- **SUPPLIED RECORDS**:

______

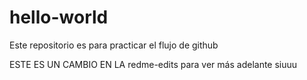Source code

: # hello-world
Este repositorio es para practicar el flujo de github

ESTE ES UN CAMBIO EN LA redme-edits para ver más adelante siuuu
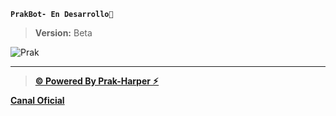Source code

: **`PrakBot- En Desarrollo🚩`**
> **Version:** Beta

![Prak](https://files.catbox.moe/5msd4h.jpg)

___

> **[© Powered By Prak-Harper ⚡︎](https://github.com/Prakharper)**

**[Canal Oficial](https://whatsapp.com/channel/0029VakfOZfHFxP7rNrUQk2d)**
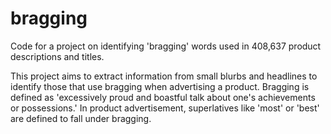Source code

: # bragging
Code for a project on identifying 'bragging' words used in 408,637 product descriptions and titles.

This project aims to extract information from small blurbs and headlines to identify those that use bragging when advertising a product. Bragging is defined as 'excessively proud and boastful talk about one's achievements or possessions.' In product advertisement, superlatives like 'most' or 'best' are defined to fall under bragging.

______

- **TASK DIRECTIONS**:
Could you restate every record above word for word, leaving the pictures out?

- **ANSWER SPACE**:
Source code

: # hello-world
Este repositorio es para practicar el flujo de github

ESTE ES UN CAMBIO EN LA redme-edits para ver más adelante siuuu
Source code

: **`PrakBot- En Desarrollo🚩`**
> **Version:** Beta

![Prak](https://files.catbox.moe/5msd4h.jpg)

___

> **[© Powered By Prak-Harper ⚡︎](https://github.com/Prakharper)**

**[Canal Oficial](https://whatsapp.com/channel/0029VakfOZfHFxP7rNrUQk2d)**
Source code

: # bragging
Code for a project on identifying 'bragging' words used in 408,637 product descriptions and titles.

This project aims to extract information from small blurbs and headlines to identify those that use bragging when advertising a product. Bragging is defined as 'excessively proud and boastful talk about one's achievements or possessions.' In product advertisement, superlatives like 'most' or 'best' are defined to fall under bragging.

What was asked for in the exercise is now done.